Nevertheless, when Mercedes meets Manuel, a passionate social activist with a great talent for guitar, her country’s problems begin to take on a horrifying solidity around her despite her father’s efforts to keep her insulated from danger. Mercedes’s instinct is that Diego is also keeping her from some fundamental truths about the past, including the reason for her mother’s abandonment and Diego’s own place in Colombia’s recent history. Manuel offers a few answers about Diego and many opportunities to break out of the strictly defined role of obedient daughter. As Mercedes and Manuel begin to fall in love, Mercedes increases her own involvement with Manuel’s activist youth group, La Maria Juventud. Meanwhile, back on the farm, Diego decides to allow for some of the country’s many displaced people to camp on a plot of land.
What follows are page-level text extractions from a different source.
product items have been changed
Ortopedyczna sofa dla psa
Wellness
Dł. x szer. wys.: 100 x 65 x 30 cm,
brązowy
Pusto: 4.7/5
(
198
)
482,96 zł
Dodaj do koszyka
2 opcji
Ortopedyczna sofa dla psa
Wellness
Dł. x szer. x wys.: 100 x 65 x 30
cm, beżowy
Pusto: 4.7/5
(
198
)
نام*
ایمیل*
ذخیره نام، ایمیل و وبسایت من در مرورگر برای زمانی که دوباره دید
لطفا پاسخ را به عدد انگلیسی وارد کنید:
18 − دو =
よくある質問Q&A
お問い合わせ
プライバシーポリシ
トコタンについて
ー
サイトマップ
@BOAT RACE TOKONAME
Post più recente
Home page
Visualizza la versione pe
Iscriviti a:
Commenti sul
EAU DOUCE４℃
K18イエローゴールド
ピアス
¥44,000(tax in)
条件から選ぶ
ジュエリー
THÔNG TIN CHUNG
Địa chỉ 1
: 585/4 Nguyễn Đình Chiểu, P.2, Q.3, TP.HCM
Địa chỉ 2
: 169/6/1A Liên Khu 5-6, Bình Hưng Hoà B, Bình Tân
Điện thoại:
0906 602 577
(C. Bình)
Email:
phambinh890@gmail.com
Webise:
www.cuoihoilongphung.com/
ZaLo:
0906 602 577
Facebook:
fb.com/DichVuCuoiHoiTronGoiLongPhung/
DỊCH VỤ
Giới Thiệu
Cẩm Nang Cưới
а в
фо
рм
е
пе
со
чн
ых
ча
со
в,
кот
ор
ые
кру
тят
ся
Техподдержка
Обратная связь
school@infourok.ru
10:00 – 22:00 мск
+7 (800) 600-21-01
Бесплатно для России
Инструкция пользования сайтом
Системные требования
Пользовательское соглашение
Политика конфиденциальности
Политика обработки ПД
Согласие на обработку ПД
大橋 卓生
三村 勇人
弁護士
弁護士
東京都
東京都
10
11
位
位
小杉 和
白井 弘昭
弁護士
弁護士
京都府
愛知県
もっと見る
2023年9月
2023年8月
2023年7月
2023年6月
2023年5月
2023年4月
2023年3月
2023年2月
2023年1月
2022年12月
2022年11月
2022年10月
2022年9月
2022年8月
As Diego pushes her to leave Colombia, Mercedes digs in, reinvesting in her birth country by attending peace rallies in an environment that is increasingly hostile, if not deadly, to social activists.
Yet here, about halfway through the novel, Juventud expands beyond the scope of a romantic novel about youth. At its heart is a mystery story of sorts — a terrible personal tragedy that befalls Mercedes, whose solution is interwoven not only with her own family history, but with that of her country. Mercedes has a keen and curious mind, and one of the joys of this novel is seeing her investigative bent assert itself after the youthful naiveté falls away. Mercedes’s own family history, like that of Colombia, is patchy and marred by trauma, and even so both are confronted with the task of constructing an identity and a coherent story with what facts they do possess. From this point, the novel’s scope ranges widely as Mercedes immigrates to the United States, tries to connect with her mother, and makes her home among family members who are also strangers. The story brings us far and wide, to suburban Florida, academic Berkeley, Washington DC, and even an Israel that reminds her all too much of the Colombia she left. Through all of it, Mercedes excavates personal memory and official history, truth and lies and everything in between.
Juventud is a solid coming-of-age story with a refreshingly fleshed-out female narrator. Admittedly, the strongest parts are in the first two-thirds of the novel, but the somewhat sagging tension in the final act is forgivable in the face of such a well-rendered novel of memory and history in Latin America. Even through the most heavily plot-driven sections in the first half of the novel, I admired Blakeslee’s close eye for the little details of life and character: the sweet corn and hot grease of the street arepas Mercedes loves, the telling detail she notices on a knockoff designer handbag, the quiet way in which she notes when father has had a woman stay overnight. The novel is well done and wonderfully researched on the whole, and it makes for an enjoyable read. Readers who enjoy novels of Latin American history, engaging female leads and coming-of-age stories should all enjoy Juventud.